Have you ever reached the glorious moment of achieving a goal only to realize that you feel empty inside instead of fulfilled and satisfied?
Have you ever avoided the completion of a goal because you are scared of success?
It’s so easy to be committed to working towards a goal all the time and not necessarily to reaching it. Why would anyone be addicted to hard work but not be committed to actually achieving the end goal? It seems silly when it is put so simply, but the reason is also simple. When one goal is complete, a scary void opens as the unavoidable question arises, “Now what?”
Do you spend what feels like maximum time and effort striving for things that make you feel worthy only to get there and realize that your self worth still isn’t complete? Consequentially, you turn to the next goal for validation, and it becomes a vicious cycle that robs you of the joy of a job well done. This happens because we tend to derive our self worth from the process of feeling like we’re doing something. The pressure we put on ourselves to be working towards something constantly is way bigger than our desire for money and freedom; it is about proving our own self worth.
And when you attach your entire self worth to your life’s work, you end up on a never-ending search for validation.

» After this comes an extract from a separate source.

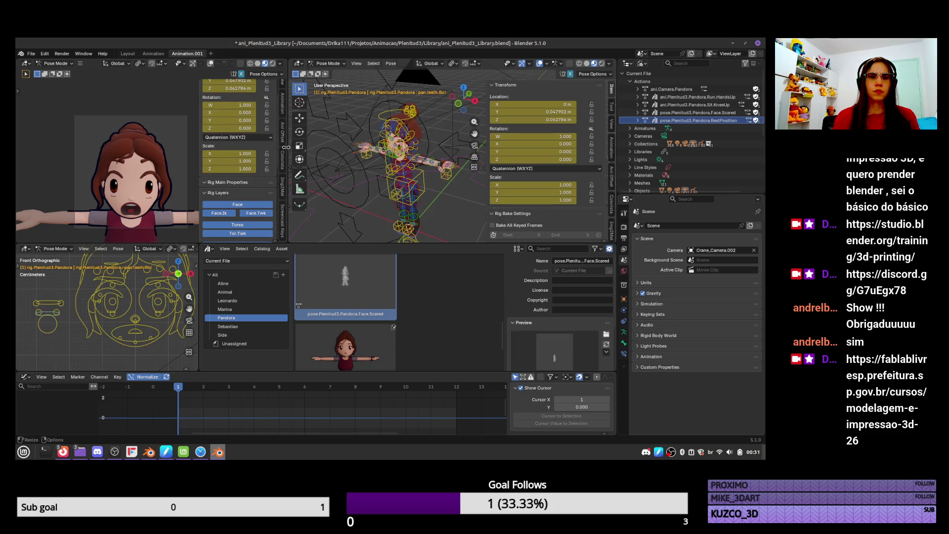
scroll(279, 225, down, 3)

Why? Because your life’s work will never be complete until–you guessed it–your life is over! Thus, it’s impossible to achieve our own validation this way before death, and who would be crazy enough or willing to wait for that?

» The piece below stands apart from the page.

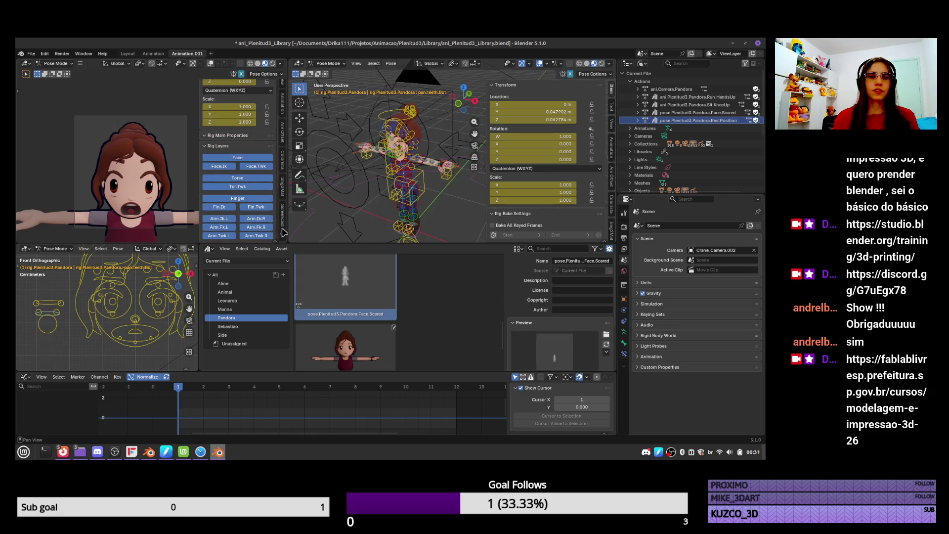
scroll(259, 183, down, 7)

If your remedy for treating the emptiness inside is to throw yourself 110% into a fury of hard work, you are treating the symptoms instead of the root of the problem. It’s like putting a Band-Aid on a malignant tumor. Whether or not you choose to pay attention to the cancer, it will spread, harm you, and affect the way you live and operate in daily life. And, when you are forced inevitably to face the issue at some point in the future, you will deal with the consequences of having let the disease fester and grow into a much bigger and more complicated problem.
“Okay,” you may be saying right now, “but how the heck do I adjust this pattern to start getting validation and satisfaction now, before I achieve my next goal?”
Well, this is such a COMMON struggle, but I think we have all seen examples of those people who “have it all figured out.” Yes, many people who look happy on the outside are in complete turmoil on the inside, but I’m talking about those people who really have it together. Men and women who radiate peace, happiness, joy, love, good will to others, service, success, completion–in short, everything that represents living a centered and worthy life.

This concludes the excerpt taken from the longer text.